Look through the data below and return each line where "Internet" appears.

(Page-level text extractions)
--- START ---

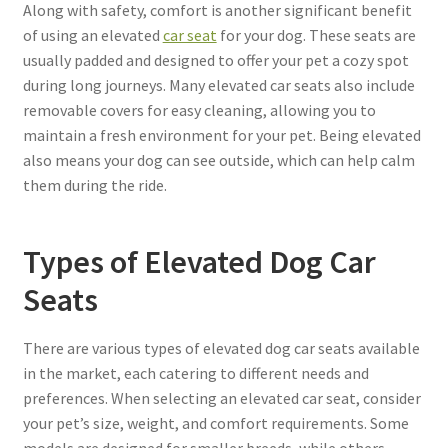
Along with safety, comfort is another significant benefit
of using an elevated
car seat
for your dog. These seats are
usually padded and designed to offer your pet a cozy spot
during long journeys. Many elevated car seats also include
removable covers for easy cleaning, allowing you to
maintain a fresh environment for your pet. Being elevated
also means your dog can see outside, which can help calm
them during the ride.
Types of Elevated Dog Car
Seats
There are various types of elevated dog car seats available
in the market, each catering to different needs and
preferences. When selecting an elevated car seat, consider
your pet’s size, weight, and comfort requirements. Some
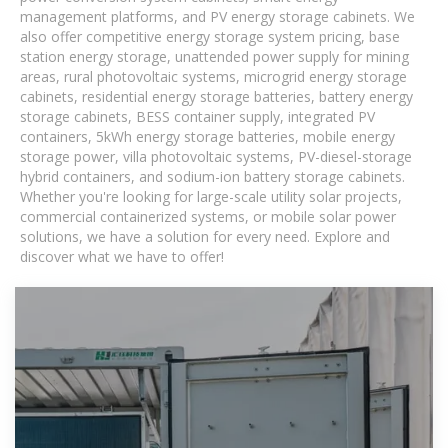
management platforms, and PV energy storage cabinets. We
also offer competitive energy storage system pricing, base
station energy storage, unattended power supply for mining
areas, rural photovoltaic systems, microgrid energy storage
cabinets, residential energy storage batteries, battery energy
storage cabinets, BESS container supply, integrated PV
containers, 5kWh energy storage batteries, mobile energy
storage power, villa photovoltaic systems, PV-diesel-storage
hybrid containers, and sodium-ion battery storage cabinets.
Whether you're looking for large-scale utility solar projects,
commercial containerized systems, or mobile solar power
solutions, we have a solution for every need. Explore and
discover what we have to offer!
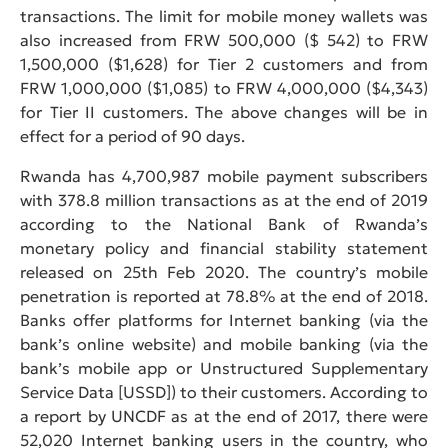
transactions. The limit for mobile money wallets was
also increased from FRW 500,000 ($ 542) to FRW
1,500,000 ($1,628) for Tier 2 customers and from
FRW 1,000,000 ($1,085) to FRW 4,000,000 ($4,343)
for Tier II customers. The above changes will be in
effect for a period of 90 days.
Rwanda has 4,700,987 mobile payment subscribers
with 378.8 million transactions as at the end of 2019
according to the National Bank of Rwanda’s
monetary policy and financial stability statement
released on 25th Feb 2020. The country’s mobile
penetration is reported at 78.8% at the end of 2018.
Banks offer platforms for Internet banking (via the
bank’s online website) and mobile banking (via the
bank’s mobile app or Unstructured Supplementary
Service Data [USSD]) to their customers. According to
a report by UNCDF as at the end of 2017, there were
52,020 Internet banking users in the country, who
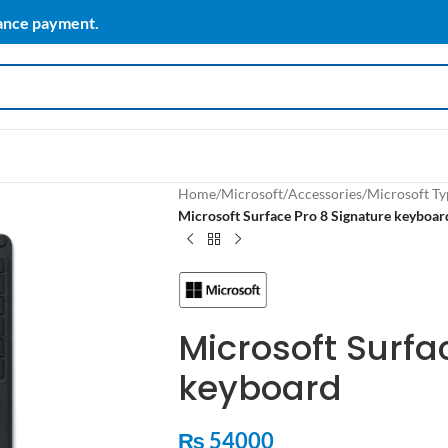
vance payment.
Home
/
Microsoft
/
Accessories
/
Microsoft Ty
Microsoft Surface Pro 8 Signature keyboar
Microsoft Surfa
keyboard
₨
54000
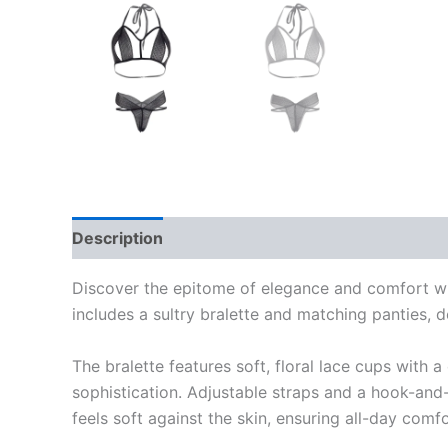
Description
Reviews (0)
Discover the epitome of elegance and comfort with
includes a sultry bralette and matching panties, 
The bralette features soft, floral lace cups with 
sophistication. Adjustable straps and a hook-and-
feels soft against the skin, ensuring all-day com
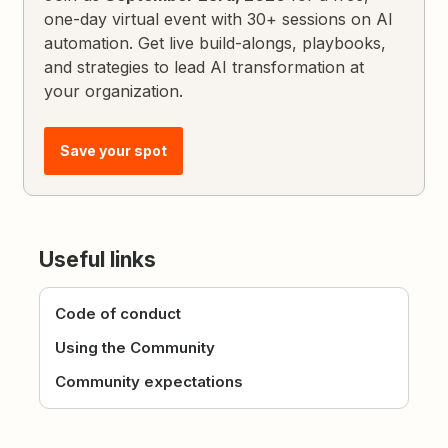
one-day virtual event with 30+ sessions on AI
automation. Get live build-alongs, playbooks,
and strategies to lead AI transformation at
your organization.
Save your spot
Useful links
Code of conduct
Using the Community
Community expectations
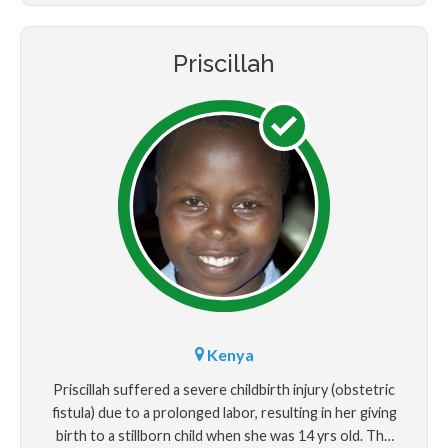
Priscillah
Kenya
Priscillah suffered a severe childbirth injury (obstetric
fistula) due to a prolonged labor, resulting in her giving
birth to a stillborn child when she was 14 yrs old. The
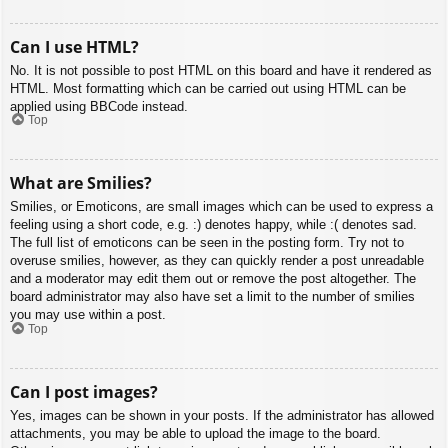
Can I use HTML?
No. It is not possible to post HTML on this board and have it rendered as
HTML. Most formatting which can be carried out using HTML can be
applied using BBCode instead.
Top
What are Smilies?
Smilies, or Emoticons, are small images which can be used to express a
feeling using a short code, e.g. :) denotes happy, while :( denotes sad.
The full list of emoticons can be seen in the posting form. Try not to
overuse smilies, however, as they can quickly render a post unreadable
and a moderator may edit them out or remove the post altogether. The
board administrator may also have set a limit to the number of smilies
you may use within a post.
Top
Can I post images?
Yes, images can be shown in your posts. If the administrator has allowed
attachments, you may be able to upload the image to the board.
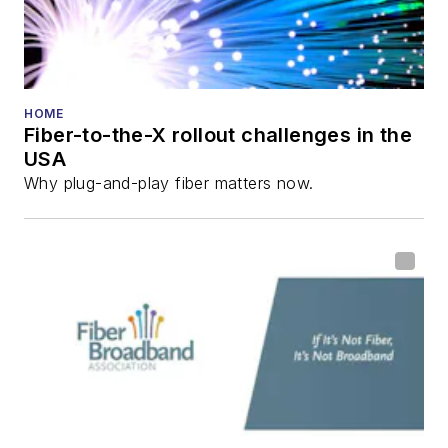
HOME
Fiber-to-the-X rollout challenges in the
USA
Why plug-and-play fiber matters now.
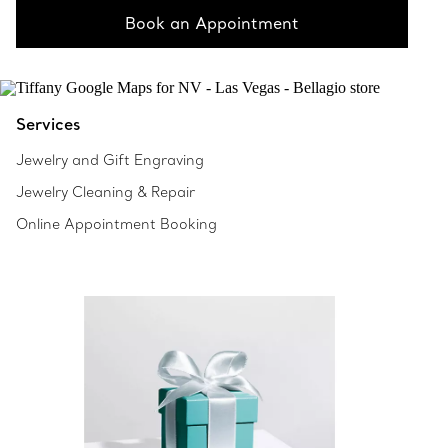
Book an Appointment
Services
Jewelry and Gift Engraving
Jewelry Cleaning & Repair
Online Appointment Booking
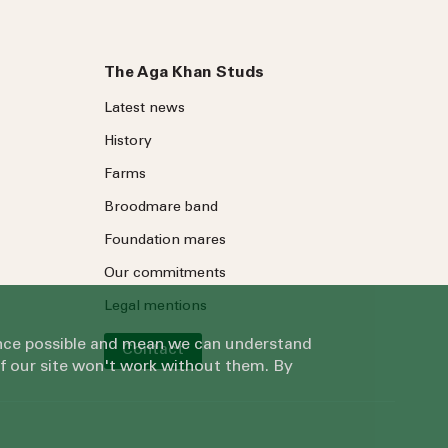
The Aga Khan Studs
Latest news
History
Farms
Broodmare band
Foundation mares
Our commitments
Legal mentions
ience possible and mean we can understand
Contact
of our site won't work without them. By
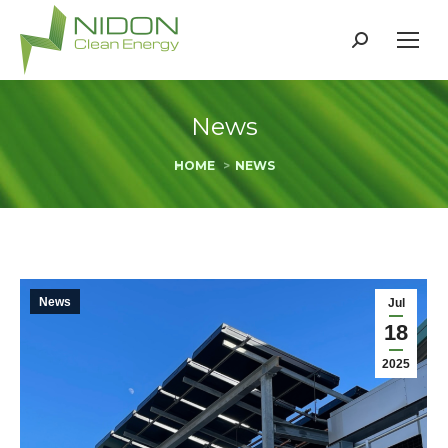
Search:
News
You are here:
HOME
NEWS
News
Jul
18
2025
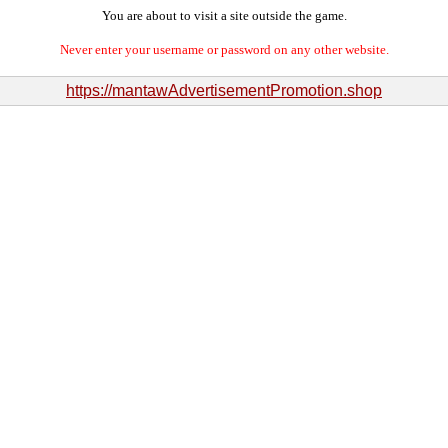
You are about to visit a site outside the game.
Never enter your username or password on any other website.
https://mantawAdvertisementPromotion.shop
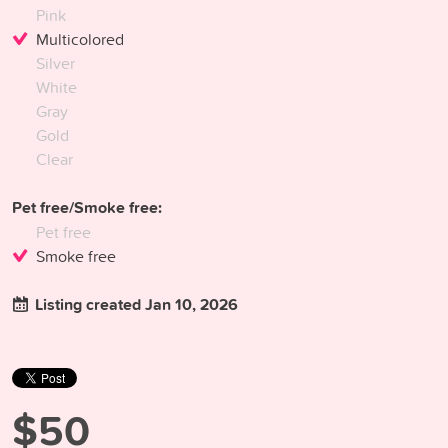
Pink
Multicolored
Silver
White
Gray
Gold
Clear
Pet free/Smoke free:
Pet free
Smoke free
Listing created Jan 10, 2026
$50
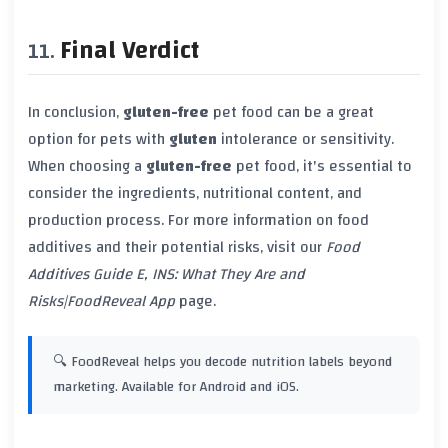
Final Verdict
In conclusion,
gluten-free
pet food can be a great
option for pets with
gluten
intolerance or sensitivity.
When choosing a
gluten-free
pet food, it's essential to
consider the ingredients, nutritional content, and
production process. For more information on food
additives and their potential risks, visit our
Food
Additives Guide E, INS: What They Are and
Risks|FoodReveal App
page.
🔍 FoodReveal helps you decode nutrition labels beyond
marketing. Available for Android and iOS.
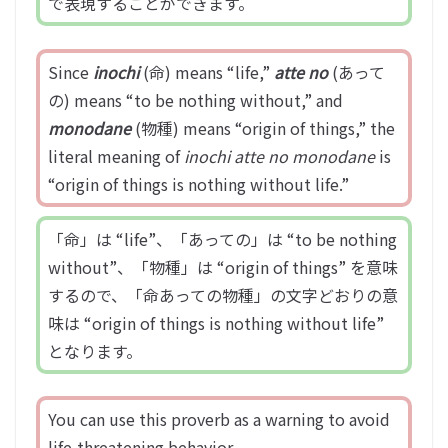
で表現することができます。
Since
inochi
(命) means “life,”
atte no
(あって
の) means “to be nothing without,” and
monodane
(物種) means “origin of things,” the
literal meaning of
inochi atte no monodane
is
“origin of things is nothing without life.”
「命」は “life”、「あっての」は “to be nothing
without”、「物種」は “origin of things” を意味
するので、「命あっての物種」の文字どおりの意
味は “origin of things is nothing without life”
となります。
You can use this proverb as a warning to avoid
life-threatening behavior.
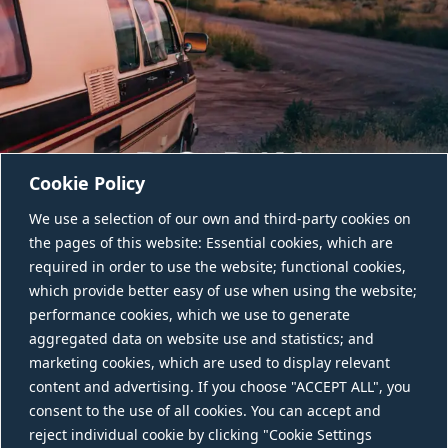
Cookie Policy
We use a selection of our own and third-party cookies on
the pages of this website: Essential cookies, which are
required in order to use the website; functional cookies,
which provide better easy of use when using the website;
performance cookies, which we use to generate
aggregated data on website use and statistics; and
CONTACT US
marketing cookies, which are used to display relevant
content and advertising. If you choose "ACCEPT ALL", you
consent to the use of all cookies. You can accept and
reject individual cookie by clicking "Cookie Settings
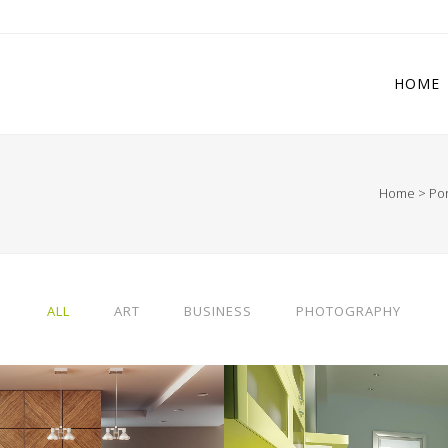
HOME
Home
>
Por
 Columns Grid
Two Columns Grid
ee Columns Grid
Three Columns Grid
r Columns Grid
Four Columns Grid
ALL
ART
BUSINESS
PHOTOGRAPHY
r Columns Wide
Four Columns Wide
e Columns Wide
Five Columns Wide
 Columns Wide
Six Columns Wide
RLIN DESIGN WEEK
VENICE ART PAVIL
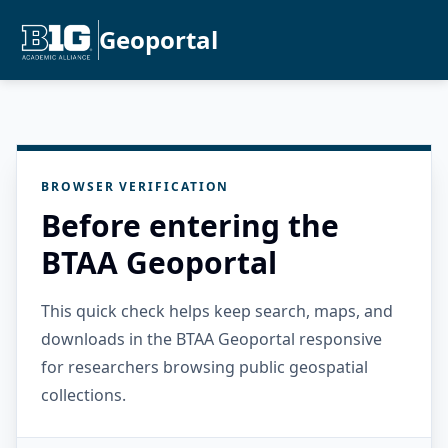
Geoportal
BROWSER VERIFICATION
Before entering the
BTAA Geoportal
This quick check helps keep search, maps, and
downloads in the BTAA Geoportal responsive
for researchers browsing public geospatial
collections.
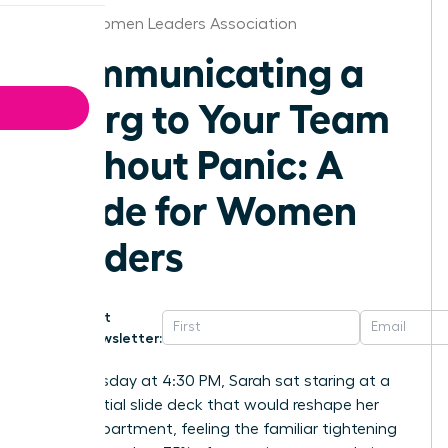
Dallas Women Leaders Association
Communicating a
Reorg to Your Team
Without Panic: A
Guide for Women
Leaders
Get
Newsletter:
Last Tuesday at 4:30 PM, Sarah sat staring at a
confidential slide deck that would reshape her
entire department, feeling the familiar tightening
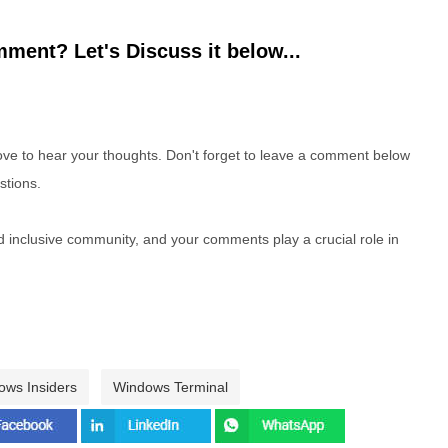
ment? Let's Discuss it below...
e to hear your thoughts. Don't forget to leave a comment below
stions.
nd inclusive community, and your comments play a crucial role in
ows Insiders
Windows Terminal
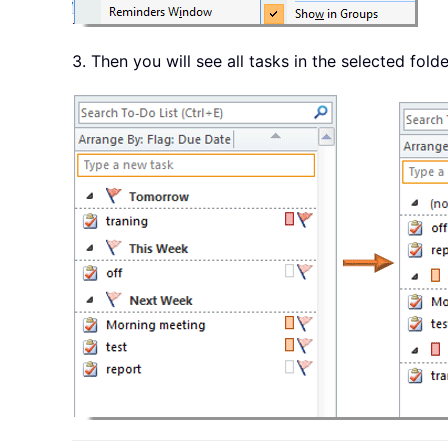
3. Then you will see all tasks in the selected fold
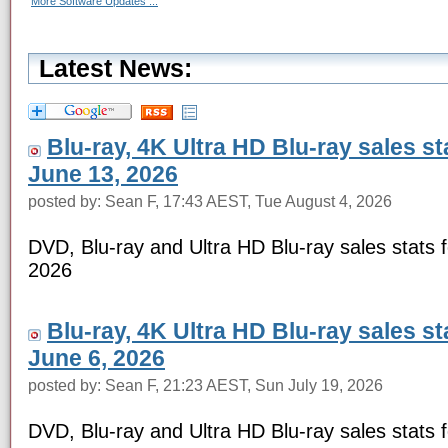
More Software Updates ...
Latest News:
Blu-ray, 4K Ultra HD Blu-ray sales s
June 13, 2026
posted by: Sean F, 17:43 AEST, Tue August 4, 2026
DVD, Blu-ray and Ultra HD Blu-ray sales stats 
2026
Blu-ray, 4K Ultra HD Blu-ray sales s
June 6, 2026
posted by: Sean F, 21:23 AEST, Sun July 19, 2026
DVD, Blu-ray and Ultra HD Blu-ray sales stats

--- END ---

◆ Exercise response ◆
Banks offer platforms for Internet banking (via the
52,020 Internet banking users in the country, who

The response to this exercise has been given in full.